Une ambiance ne fait pas un film. C’est bien de prendre son temps mais c’est encore mieux de raconter une histoire et de se creuser la tête pour mettre en scène des péripéties et s’enfoncer de plus en plus dans l’horreur. Ici rien. Un personnage principal imbuvable qu’on a juste envie de voir se faire bouffer, qui s’enfonce dans la folie sans que le Real ne réussisse à mettre en scène un final marquant. Tout est mou, tout le temps. Dommage, il y avait potentiel a s’amuser un peu.
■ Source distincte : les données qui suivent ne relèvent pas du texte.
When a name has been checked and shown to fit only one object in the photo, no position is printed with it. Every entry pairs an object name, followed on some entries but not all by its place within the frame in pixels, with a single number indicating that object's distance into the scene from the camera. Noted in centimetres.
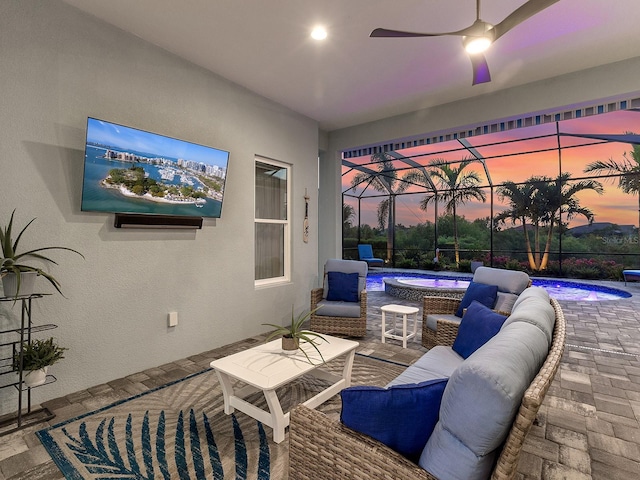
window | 455
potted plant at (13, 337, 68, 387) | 229
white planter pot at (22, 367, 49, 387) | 230
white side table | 389
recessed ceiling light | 299
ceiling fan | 198
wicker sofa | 98
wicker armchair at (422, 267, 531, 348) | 311
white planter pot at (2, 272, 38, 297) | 219
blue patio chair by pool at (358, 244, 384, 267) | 1089
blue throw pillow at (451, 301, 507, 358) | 231
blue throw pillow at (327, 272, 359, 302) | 437
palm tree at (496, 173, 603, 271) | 925
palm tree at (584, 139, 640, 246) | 823
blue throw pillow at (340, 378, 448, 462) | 119
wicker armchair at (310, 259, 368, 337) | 410
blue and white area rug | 185
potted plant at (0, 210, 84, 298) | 213
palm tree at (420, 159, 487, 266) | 1013
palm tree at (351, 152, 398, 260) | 1060
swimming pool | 704
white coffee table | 209
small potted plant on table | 250
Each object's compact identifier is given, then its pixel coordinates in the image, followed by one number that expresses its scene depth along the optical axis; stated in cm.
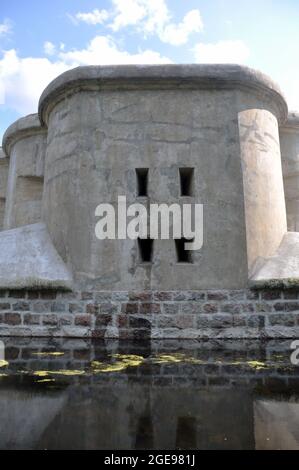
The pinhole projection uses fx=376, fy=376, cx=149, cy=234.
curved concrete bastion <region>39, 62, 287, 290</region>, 471
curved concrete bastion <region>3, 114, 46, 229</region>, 739
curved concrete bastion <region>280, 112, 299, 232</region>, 677
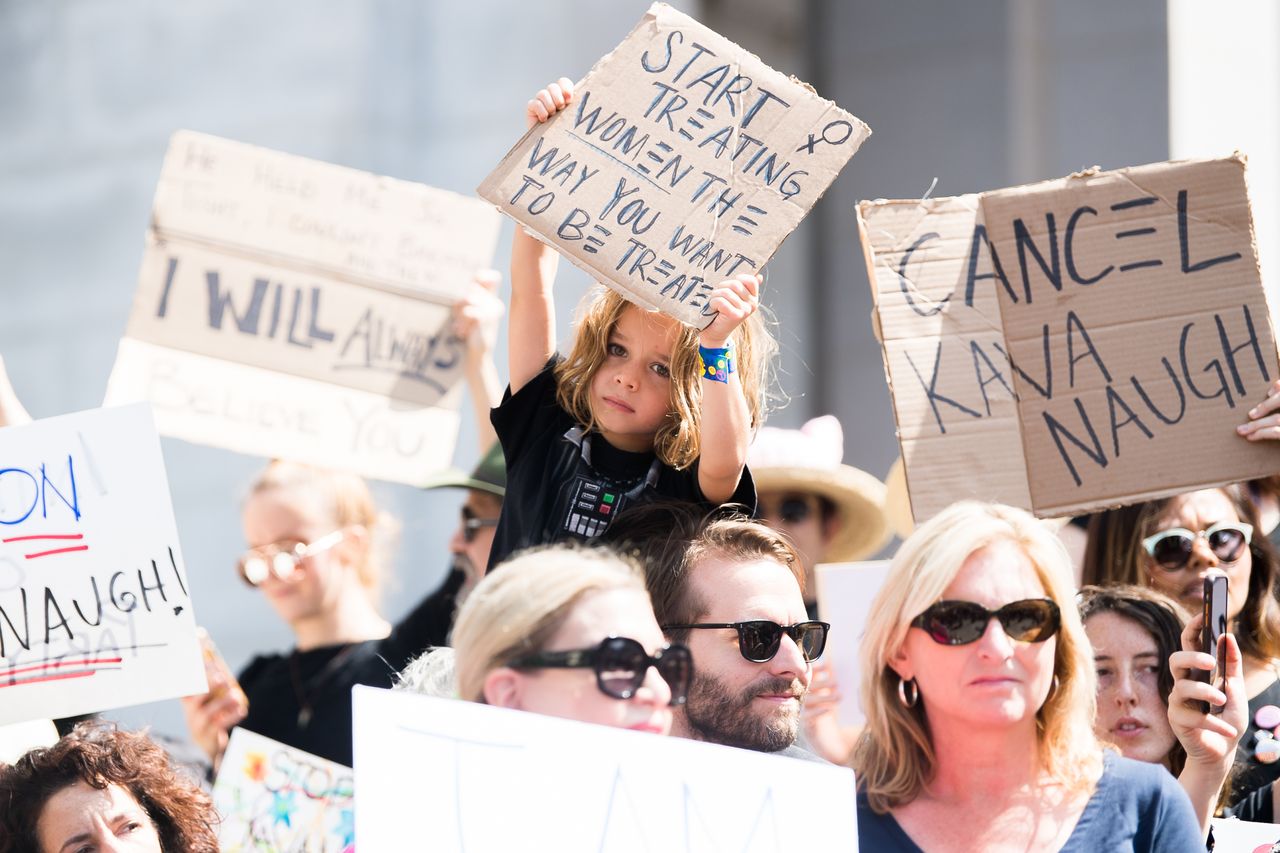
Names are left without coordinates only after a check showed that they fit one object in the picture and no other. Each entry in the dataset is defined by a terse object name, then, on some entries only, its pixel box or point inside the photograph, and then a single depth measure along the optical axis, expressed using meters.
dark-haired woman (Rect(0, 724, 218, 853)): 5.59
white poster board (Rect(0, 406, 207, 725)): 6.45
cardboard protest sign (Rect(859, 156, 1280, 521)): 6.86
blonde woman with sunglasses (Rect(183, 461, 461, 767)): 8.42
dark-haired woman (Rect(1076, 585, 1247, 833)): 6.02
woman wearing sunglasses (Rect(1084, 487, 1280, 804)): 6.99
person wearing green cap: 8.46
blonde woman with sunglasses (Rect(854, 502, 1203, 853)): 5.43
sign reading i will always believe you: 8.91
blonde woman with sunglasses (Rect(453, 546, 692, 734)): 4.65
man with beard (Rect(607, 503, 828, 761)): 5.64
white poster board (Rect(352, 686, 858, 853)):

Je l’ai vu et franchement c’est pas terrible , le film mets du temps à se mettre en place , c’est pas très bien filmé ….moyen
Sur les photos.
Hâte de voir ce nouveau film de genre français !
Un très bon film de genre, français, qui plus est bien réalisé, avec des thématiques que je trouve perso bien traitées (relation mère-fille, cohabitation dans la chaire entre humain/animal, les dérèglements climatiques ou familiaux, l’industrialisation et le dur labeur à la campagne et toute autre thématique que chacun pourra trouver derrière!).
Les 2 enfants sont superbement dirigés, leurs interprétations est quasi naturaliste comme la photo du film qui lorgne vers Malick tendance Nestor Almendros/John Toll.
Sous oublier lees effets sonores sublimes et immersifs.
Seul bémol, la fin qui je trouve est grave expédiée et typique des défauts d’un 1er long.
Un film qui mérite d’être soutenu et vu au cinoche (malgré cette canicule de ouf) même si je crois qu’il devait être présent au Festival de Cannes l’année dernière.
Très bon film, d’actualité, en lien avec l’écologie où le genre du film de genre prend tout son sens dans cette épopée rurale. Éclosion du talent de l’actrice principale qui, si on ne s’est pas pourquoi on ne l’avait pas vu avant, va percer les écrans de ces prochaines années tant son interprétation est fine, en décalage avec le style de jeu contemporain (avec tout ce que cela a de positif), et j’ai plus que hâte de continuer à découvrir la palette de son jeu.
Je suis plus modéré personnellement.